Re: Re: Re: Re: Fence Drill
If I might interject here, Dawg, I think this is exactly Jack's point -- you must apply force constantly.
If hand torque alone is responsbile for angular displacement, which Jack's research seems to bear out, and if we agree that applying force over time will result in more bat speed than trying to apply force suddenly, late in the swing, then a circular path in which torque is applied with both hands would produce optimum angular displacement. But if you use a straight, linear hand path, you're pulling along the bat's centerline, and the bat won't rotate around the hands.
The only question I've had of Jack regarding this point is whether "angular displacement" and "batspeed" can be used interchangably (which IMO he sometimes seems to suggest). If not, I think that also opens the door to contribution by a "tripping effect" of the hands and even a degree of linear extension late in the swing, which seems to be what Adair describes when he says the "hands move out of their arc-like path." But again, I would be arguing for synergy of several forces, not against the existence (or even the importance) of torque.
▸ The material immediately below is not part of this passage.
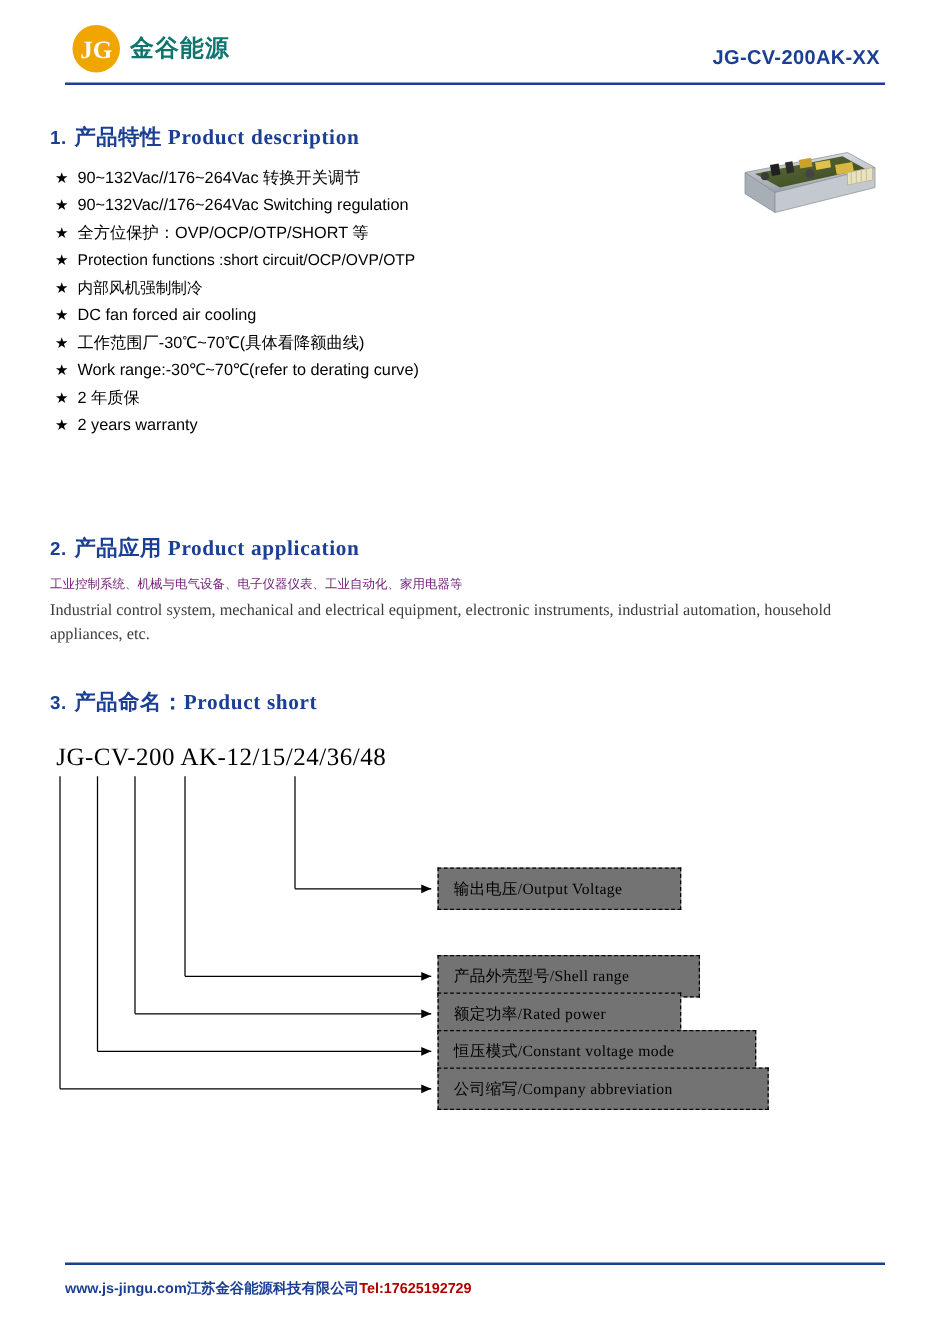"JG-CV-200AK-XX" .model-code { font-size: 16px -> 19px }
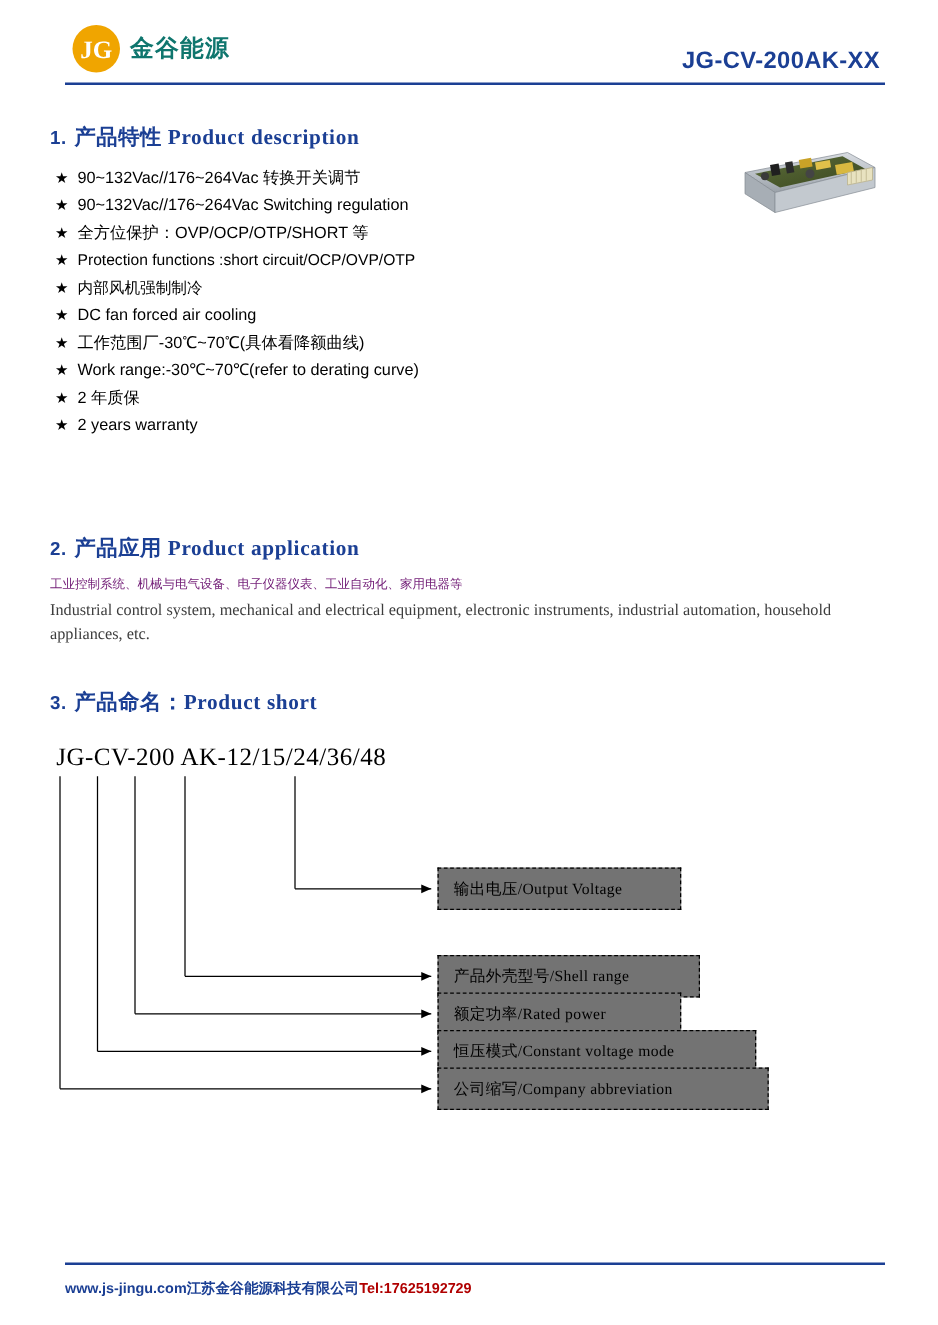"工业控制系统、机械与电气设备、电子仪器仪表、工业自动化、家用电器等" .app-cn { color: #701a75 -> #4d7c0f; font-size: 10px -> 13px; font-weight: none -> bold }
If I understand him correctly, Jack's concern about the fence drill is a valid one -- the hitter might be left with the notion angular displacement must be initiated late and "cheat" to avoid hitting the wall by pulling the bat in a straight line. Instead, they should be letting the rear arm ride tight and the lead arm should be draped across the chest as the shoulders help pull around. To me, the difference between the two is the difference between a consciously wristy swing and a swing that takes adavantage of summation of forces and truly achieves the circular hand path.
Or at least I think that's what Jack's saying.